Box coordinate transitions
⟨

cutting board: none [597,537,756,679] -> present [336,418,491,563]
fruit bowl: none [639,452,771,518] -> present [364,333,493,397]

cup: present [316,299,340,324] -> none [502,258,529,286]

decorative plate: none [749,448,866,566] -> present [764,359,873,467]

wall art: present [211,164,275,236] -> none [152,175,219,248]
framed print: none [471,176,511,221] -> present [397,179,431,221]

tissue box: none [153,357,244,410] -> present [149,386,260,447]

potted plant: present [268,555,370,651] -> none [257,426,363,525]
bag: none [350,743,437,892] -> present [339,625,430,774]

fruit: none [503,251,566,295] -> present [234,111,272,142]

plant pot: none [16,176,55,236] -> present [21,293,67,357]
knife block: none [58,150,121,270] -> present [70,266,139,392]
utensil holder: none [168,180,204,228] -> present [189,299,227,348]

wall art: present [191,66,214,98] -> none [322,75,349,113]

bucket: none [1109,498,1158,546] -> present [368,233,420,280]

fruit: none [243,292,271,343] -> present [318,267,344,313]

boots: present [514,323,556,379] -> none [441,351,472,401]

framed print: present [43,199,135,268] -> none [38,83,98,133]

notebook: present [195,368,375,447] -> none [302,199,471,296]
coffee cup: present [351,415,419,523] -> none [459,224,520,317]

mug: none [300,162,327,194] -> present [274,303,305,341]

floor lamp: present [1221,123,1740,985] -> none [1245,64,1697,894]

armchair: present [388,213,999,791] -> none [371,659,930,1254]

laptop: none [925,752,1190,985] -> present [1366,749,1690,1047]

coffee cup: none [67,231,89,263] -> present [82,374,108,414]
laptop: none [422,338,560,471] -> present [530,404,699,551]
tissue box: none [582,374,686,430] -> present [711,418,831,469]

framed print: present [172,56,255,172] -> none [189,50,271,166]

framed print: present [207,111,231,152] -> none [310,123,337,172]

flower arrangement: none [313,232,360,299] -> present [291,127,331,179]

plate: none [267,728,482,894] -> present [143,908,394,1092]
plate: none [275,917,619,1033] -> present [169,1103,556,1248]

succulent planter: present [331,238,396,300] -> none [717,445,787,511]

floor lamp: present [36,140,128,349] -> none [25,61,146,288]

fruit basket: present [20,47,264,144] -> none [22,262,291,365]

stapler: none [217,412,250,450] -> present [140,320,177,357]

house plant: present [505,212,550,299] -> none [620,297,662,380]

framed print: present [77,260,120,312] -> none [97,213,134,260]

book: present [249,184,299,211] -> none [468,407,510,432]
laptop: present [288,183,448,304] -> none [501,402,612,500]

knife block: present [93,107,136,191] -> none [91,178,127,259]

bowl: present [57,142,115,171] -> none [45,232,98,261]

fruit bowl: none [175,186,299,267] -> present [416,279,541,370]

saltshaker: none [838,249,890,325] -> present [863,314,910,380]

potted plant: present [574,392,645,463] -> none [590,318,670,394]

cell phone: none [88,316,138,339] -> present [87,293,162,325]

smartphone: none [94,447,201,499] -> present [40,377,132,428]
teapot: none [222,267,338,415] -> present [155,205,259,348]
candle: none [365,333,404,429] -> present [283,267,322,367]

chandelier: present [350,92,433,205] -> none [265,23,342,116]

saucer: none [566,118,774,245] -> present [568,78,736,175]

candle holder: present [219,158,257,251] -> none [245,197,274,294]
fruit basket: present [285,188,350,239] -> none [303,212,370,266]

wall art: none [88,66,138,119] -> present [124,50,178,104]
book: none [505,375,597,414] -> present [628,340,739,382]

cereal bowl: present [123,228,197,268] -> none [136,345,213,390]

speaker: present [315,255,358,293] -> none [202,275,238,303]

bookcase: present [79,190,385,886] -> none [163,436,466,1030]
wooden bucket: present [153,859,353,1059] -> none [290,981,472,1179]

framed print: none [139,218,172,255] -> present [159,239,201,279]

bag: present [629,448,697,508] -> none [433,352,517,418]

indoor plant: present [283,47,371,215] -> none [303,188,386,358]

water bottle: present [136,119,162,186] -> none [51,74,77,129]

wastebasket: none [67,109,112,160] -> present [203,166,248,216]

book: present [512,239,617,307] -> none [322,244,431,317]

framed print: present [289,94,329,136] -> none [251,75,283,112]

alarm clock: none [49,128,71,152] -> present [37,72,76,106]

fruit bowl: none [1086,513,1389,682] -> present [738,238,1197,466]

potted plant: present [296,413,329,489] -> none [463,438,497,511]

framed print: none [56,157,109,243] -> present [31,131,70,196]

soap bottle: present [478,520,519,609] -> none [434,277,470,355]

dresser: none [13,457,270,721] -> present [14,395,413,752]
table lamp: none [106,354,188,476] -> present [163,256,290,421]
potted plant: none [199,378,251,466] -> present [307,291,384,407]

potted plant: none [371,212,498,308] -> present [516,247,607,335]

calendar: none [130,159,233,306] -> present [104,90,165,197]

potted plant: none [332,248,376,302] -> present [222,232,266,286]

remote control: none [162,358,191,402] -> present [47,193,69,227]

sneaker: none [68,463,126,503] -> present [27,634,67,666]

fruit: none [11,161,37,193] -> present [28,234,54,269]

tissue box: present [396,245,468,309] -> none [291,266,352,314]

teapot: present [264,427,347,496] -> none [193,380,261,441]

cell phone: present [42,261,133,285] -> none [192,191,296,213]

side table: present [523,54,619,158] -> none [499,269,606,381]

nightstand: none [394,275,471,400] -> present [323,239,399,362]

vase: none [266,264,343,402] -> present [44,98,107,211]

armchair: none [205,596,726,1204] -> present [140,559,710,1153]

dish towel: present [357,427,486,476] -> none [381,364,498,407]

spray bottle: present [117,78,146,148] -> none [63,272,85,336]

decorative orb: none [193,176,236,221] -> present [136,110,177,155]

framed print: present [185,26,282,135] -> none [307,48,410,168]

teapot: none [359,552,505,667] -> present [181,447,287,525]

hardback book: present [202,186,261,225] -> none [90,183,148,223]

⟩

Wherever the string "bottle" appears in the entries, copy that line.

water bottle: present [136,119,162,186] -> none [51,74,77,129]
soap bottle: present [478,520,519,609] -> none [434,277,470,355]
spray bottle: present [117,78,146,148] -> none [63,272,85,336]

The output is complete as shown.